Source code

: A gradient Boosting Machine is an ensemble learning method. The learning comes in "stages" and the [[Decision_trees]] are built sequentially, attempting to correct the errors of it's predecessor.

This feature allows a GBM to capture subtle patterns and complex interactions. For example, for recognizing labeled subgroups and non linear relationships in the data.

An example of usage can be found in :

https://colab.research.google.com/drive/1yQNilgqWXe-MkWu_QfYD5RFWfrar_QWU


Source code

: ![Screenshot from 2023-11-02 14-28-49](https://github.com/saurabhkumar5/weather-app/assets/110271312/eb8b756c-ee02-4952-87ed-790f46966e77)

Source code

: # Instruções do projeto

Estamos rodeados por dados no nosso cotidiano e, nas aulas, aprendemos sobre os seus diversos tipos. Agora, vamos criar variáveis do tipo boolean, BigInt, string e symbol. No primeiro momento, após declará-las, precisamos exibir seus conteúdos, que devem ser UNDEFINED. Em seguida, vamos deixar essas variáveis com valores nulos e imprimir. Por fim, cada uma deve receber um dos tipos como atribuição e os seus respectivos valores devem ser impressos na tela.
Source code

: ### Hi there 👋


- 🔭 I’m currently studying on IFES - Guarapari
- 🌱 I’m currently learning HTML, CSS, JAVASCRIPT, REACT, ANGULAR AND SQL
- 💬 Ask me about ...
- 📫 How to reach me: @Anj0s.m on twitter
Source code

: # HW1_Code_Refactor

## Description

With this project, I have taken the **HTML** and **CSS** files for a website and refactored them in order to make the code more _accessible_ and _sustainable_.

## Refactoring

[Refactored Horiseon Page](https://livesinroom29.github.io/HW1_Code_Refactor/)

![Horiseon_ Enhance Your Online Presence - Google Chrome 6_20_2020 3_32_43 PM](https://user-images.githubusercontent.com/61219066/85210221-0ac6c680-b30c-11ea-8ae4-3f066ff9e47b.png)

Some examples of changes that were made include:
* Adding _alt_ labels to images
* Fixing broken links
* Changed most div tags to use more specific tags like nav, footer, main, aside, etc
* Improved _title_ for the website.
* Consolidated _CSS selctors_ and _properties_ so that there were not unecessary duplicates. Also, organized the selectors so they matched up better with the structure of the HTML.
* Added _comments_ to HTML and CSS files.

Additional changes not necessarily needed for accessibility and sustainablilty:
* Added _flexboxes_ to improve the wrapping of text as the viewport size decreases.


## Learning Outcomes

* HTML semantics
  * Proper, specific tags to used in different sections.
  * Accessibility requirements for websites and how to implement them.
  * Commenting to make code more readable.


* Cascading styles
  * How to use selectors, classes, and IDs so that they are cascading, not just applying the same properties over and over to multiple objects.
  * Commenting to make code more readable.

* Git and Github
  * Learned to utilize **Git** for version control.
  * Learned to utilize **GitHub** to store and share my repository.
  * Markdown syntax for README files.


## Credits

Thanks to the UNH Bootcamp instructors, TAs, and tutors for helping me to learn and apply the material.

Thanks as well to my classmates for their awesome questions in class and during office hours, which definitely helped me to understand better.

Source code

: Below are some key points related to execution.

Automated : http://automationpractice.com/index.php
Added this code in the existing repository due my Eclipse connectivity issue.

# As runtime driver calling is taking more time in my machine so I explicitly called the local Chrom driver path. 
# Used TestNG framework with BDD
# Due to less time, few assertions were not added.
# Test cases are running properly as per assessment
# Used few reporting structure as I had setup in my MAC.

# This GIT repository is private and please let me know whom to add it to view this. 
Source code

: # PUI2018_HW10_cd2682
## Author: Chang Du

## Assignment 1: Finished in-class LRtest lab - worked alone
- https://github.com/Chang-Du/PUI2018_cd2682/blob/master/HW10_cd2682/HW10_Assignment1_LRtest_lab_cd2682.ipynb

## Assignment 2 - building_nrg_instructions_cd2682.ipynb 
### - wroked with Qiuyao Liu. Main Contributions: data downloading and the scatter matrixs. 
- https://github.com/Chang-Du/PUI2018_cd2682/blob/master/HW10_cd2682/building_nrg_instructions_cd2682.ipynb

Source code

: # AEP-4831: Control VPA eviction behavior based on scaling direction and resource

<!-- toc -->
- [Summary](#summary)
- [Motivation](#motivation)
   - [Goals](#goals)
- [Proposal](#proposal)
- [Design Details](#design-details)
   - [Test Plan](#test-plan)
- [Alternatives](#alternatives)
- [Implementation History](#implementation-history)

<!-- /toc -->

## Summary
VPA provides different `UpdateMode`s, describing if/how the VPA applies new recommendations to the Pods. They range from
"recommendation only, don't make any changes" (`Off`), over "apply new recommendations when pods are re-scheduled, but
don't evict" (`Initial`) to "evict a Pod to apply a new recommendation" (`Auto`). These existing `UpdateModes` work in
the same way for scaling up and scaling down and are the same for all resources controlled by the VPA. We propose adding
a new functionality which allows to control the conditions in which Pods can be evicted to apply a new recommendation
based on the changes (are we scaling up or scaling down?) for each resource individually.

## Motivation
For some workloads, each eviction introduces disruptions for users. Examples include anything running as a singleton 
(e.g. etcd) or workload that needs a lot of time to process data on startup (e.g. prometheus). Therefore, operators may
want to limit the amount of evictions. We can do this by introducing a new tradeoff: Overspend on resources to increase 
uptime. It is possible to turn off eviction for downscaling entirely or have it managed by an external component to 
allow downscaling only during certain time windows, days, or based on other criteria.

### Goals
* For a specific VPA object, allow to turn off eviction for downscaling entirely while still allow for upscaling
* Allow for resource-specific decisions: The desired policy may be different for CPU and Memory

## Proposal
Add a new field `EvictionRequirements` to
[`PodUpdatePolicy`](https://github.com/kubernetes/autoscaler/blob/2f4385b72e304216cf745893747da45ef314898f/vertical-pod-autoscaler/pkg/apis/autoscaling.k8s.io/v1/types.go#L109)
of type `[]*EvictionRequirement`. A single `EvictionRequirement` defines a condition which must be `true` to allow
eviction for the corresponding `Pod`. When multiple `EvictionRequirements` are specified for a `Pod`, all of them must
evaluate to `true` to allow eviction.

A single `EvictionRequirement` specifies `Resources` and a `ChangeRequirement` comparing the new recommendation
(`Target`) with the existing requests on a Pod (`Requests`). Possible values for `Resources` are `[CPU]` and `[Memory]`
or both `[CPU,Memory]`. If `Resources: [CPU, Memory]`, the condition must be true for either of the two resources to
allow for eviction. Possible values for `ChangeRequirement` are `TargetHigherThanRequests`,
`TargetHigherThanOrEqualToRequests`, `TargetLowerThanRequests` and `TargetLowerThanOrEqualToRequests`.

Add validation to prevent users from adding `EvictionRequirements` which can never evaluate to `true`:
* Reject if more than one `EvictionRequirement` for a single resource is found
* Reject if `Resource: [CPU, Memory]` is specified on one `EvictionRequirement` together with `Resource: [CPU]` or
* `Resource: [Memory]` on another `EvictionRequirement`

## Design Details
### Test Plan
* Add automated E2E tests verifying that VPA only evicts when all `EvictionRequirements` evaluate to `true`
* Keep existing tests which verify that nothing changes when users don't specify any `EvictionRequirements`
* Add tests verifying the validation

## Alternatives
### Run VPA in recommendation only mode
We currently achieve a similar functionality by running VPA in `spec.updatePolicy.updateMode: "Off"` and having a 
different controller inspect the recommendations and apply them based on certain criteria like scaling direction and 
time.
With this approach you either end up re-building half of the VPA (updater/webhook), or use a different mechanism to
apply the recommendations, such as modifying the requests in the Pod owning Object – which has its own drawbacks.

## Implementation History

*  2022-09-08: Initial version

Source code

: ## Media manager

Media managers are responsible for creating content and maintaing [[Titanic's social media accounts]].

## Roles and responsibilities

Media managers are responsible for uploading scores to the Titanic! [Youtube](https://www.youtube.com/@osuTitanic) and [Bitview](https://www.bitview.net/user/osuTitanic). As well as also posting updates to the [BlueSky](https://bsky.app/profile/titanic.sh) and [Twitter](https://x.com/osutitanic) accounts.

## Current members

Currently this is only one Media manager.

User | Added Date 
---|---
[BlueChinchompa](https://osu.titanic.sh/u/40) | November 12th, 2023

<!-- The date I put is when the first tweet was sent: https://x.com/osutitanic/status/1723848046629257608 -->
______
** INSTRUCTIONS FOR THE TASK **
Pick out each line of the material above that contains the word "either", and copy those lines.

** RESULT **
or both `[CPU,Memory]`. If `Resources: [CPU, Memory]`, the condition must be true for either of the two resources to
With this approach you either end up re-building half of the VPA (updater/webhook), or use a different mechanism to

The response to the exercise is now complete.